Meath manager Colm O’Rourke has urged the Meath supporters to be patient with his team following Saturday’s NFL Div 2 loss to Armagh.

‘It’s not going to be any day soon that we are going to win an All-Ireland’

Colm O'Rourke had a message for the long-suffering Meath supporters after Saturday night's comprehensive defeat before an attendance of 9,033 at the Athletic Grounds.

It was a simple, straight-talking message, one he has been articulating time and again since he became Meath manager - but he felt it worth repeating once more after the 12-point pounding in the sumptuous home of Armagh GAA.

It's a message that asks something from the Royal County supporters, many of whom made the trip up north on Saturday. That something is patience, an understanding that the Sam Maguire won't be returning to the banks of the Boyne any time soon. That's one dream that can be dispensed with. Forget about that one for the time being.

A central part of the message is that Meath are where they are and it's a long way from the elite in the game. There was something else he asked of the supporters - an understanding of what this young crop of players are going through. He asked for kindness towards the players; an appreciation that they are a young side, still serving their apprenticeship in a demanding, unforgiving environment that can, when things go awry, be as harsh as a desert storm.

"The message is to keep the faith in those players, this is the project, there are very few (more players) going to come in over the next few years that's going to make a difference. This is the team for the next two to five years," he said at one stage during a chat with reporters after Saturday's latest setback.

In another part of the media briefing he touched on the same topic. "Again the Meath public have to realise it's not going to be any day soon that we are going to win an All-Ireland, it's a long-term project. We are going to have to be patient and kind with these young players," he added.

"They are going to have lots of bad days but you cannot substitute experience at this level. We are trying to do a project in one year that normally would take longer, you wouldn't expect a player to be a good inter-county player without two or three years under their belt at this level and that's the way it's going to be."

So, he seemed to be saying, we can expect more days like last Saturday. Days when the team puts together spells of promising, exuberant attacking football but where the greater experience of their opponents will ultimately win out in the end. Days when teams who can counter-punch like Armagh regularly did on Saturday, will expose an inexperienced, over-stretched Meath defence.

"Armagh are a bigger, stronger, much more experienced team than we are and once they got going life became very difficult for us, they seemed to be able to get runners coming from the back and have an extra man all over the place. While we coped with that early on the longer the game went on the more holes they were picking in our defence."

There was another familiar theme touched on by O'Rourke. The demands placed on players involved in the various college competitions, particularly the Sigerson Cup which is like an inter-county competition in itself. Recently he pointed out how 13 of his players were involved in the Sigerson in the same week, the tone of exasperation obvious in the tone of his comments.

Yet while he doesn't like to see players over extended he's not going to stop them either in taking part in competitions that he views as integral elements of their education.

"For fellas like Ciaran Caulfield obviously the Sigerson has taken a bit of a toll in terms of freshness and everything else but I'm not ever going to stop fellas playing Sigerson, some counties have done that," he said expressing thoughts he clearly feels passionate about.

"If a fella is just going to college and coming home training two or three nights a week it wouldn't be an education at all, it would be a boring thing to do. I think it's a good thing to play Sigerson because of the experience of playing with other players, other managers, different system. That's what life is about, it's an education in itself."

And so the attention turned to a strategy Meath employed on Saturday of playing the long ball up to former Aussie Rules player Cian McBride who spent much of his time around midfield but drifted into the Armagh goalmouth at regular intervals where he suddenly became a target-man.

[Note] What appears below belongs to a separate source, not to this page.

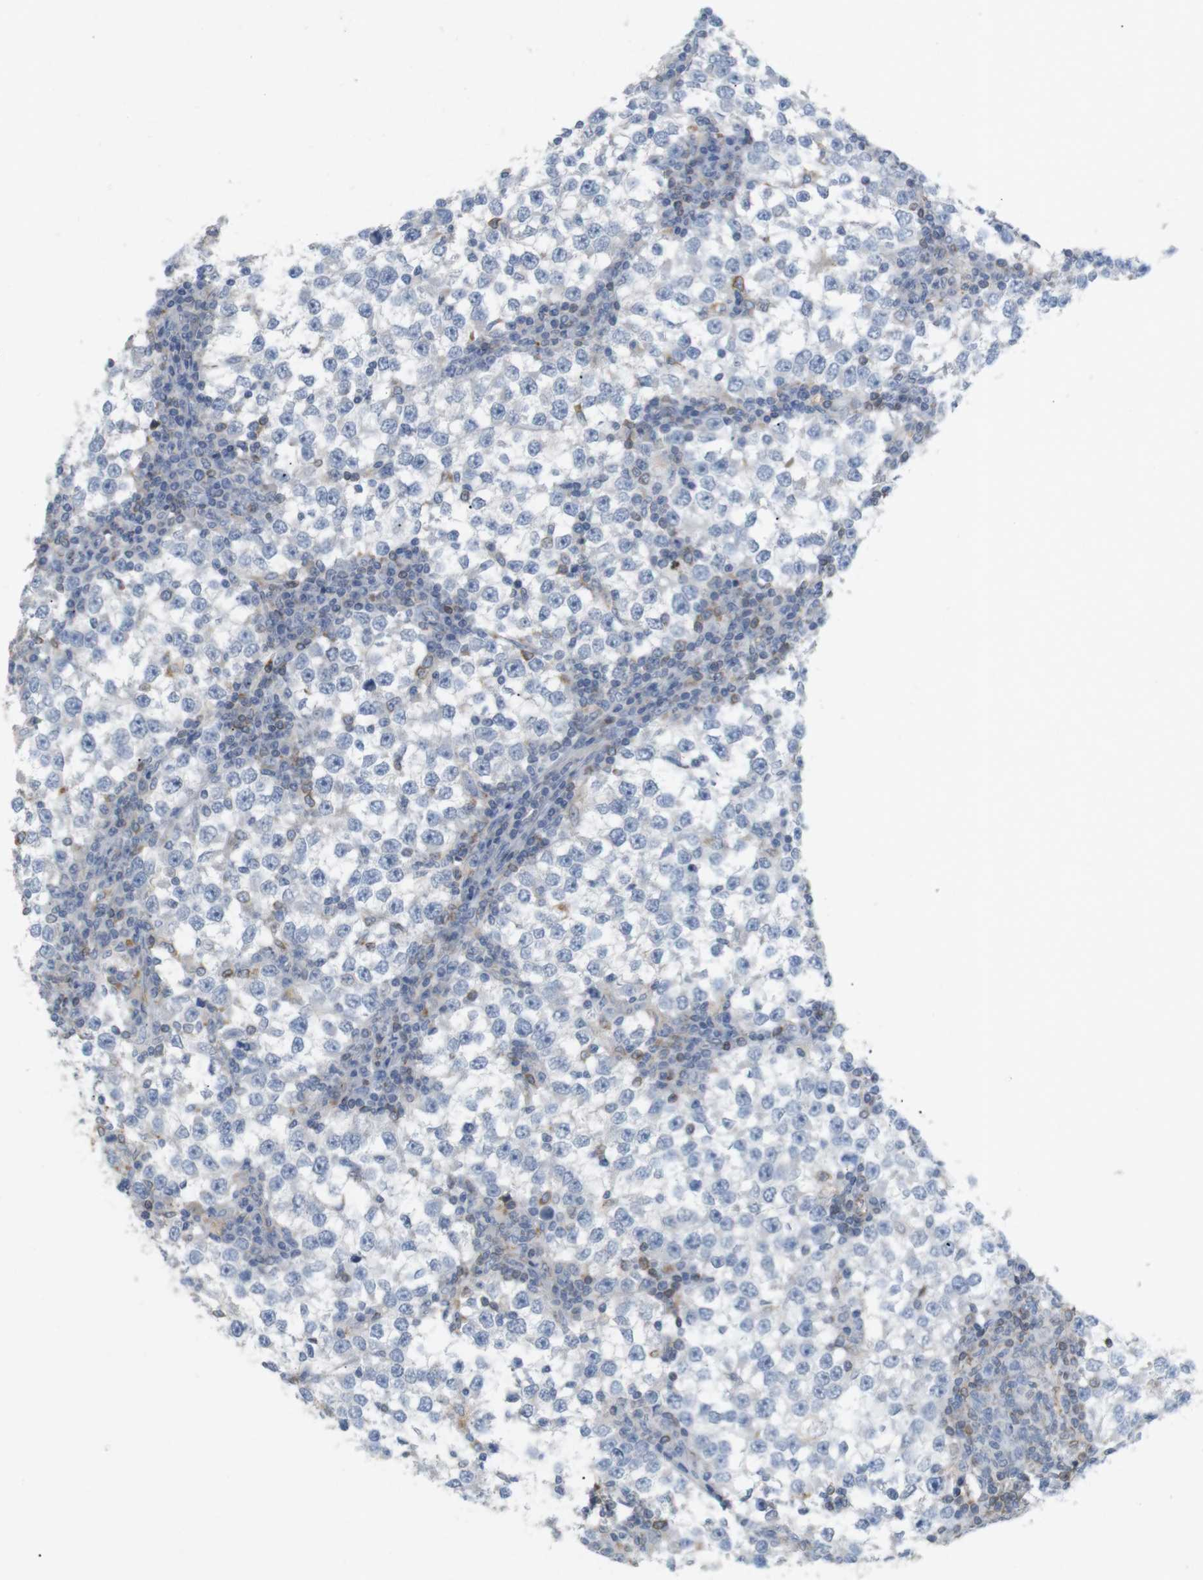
{"staining": {"intensity": "negative", "quantity": "none", "location": "none"}, "tissue": "testis cancer", "cell_type": "Tumor cells", "image_type": "cancer", "snomed": [{"axis": "morphology", "description": "Seminoma, NOS"}, {"axis": "topography", "description": "Testis"}], "caption": "DAB immunohistochemical staining of seminoma (testis) reveals no significant expression in tumor cells.", "gene": "ITPR1", "patient": {"sex": "male", "age": 65}}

It wasn't a strategy that produced rich dividends. One splendid pass from Darragh Campion did yield a point for McBride from a mark in the opening half but apart from that the route one approach just didn't work.

Meath will need to be far more imaginative in attack than simply lobbing ball into the goalmouth and hoping some of their big men - and there are now plenty of those in the team - will get a touch and hope a colleague will pick up the pieces. O'Rourke admitted as much.

"It didn't work that often," he added. "Maybe it's something we can improve on. Cian hasn't been around with us that much, he was away in Australia for a couple of weeks in January so he hasn't been with us but he will get back."

Whether we will see the resumption of the route one tactic for the next must win game against Louth at home on Sunday 18th February remains to be seen, lose that and relegation becomes a real issue.

Asked about the team's confidence and how Meath seemed to ship a deep psychological wound on Saturday when Armagh scored their opening goal in the led up to the interval O'Rourke agreed that yes, it did knock the players back.

"A young team like that it takes a lot out of them when a goal goes in coming up to half-time, especially as they had done very well up to that," he added.

Yes, he added, the players were still "working very hard in training", still giving it everything.

They just need to be shown patience and that other quality - "kindness" - by the supporters. The road they're on is long and rocky.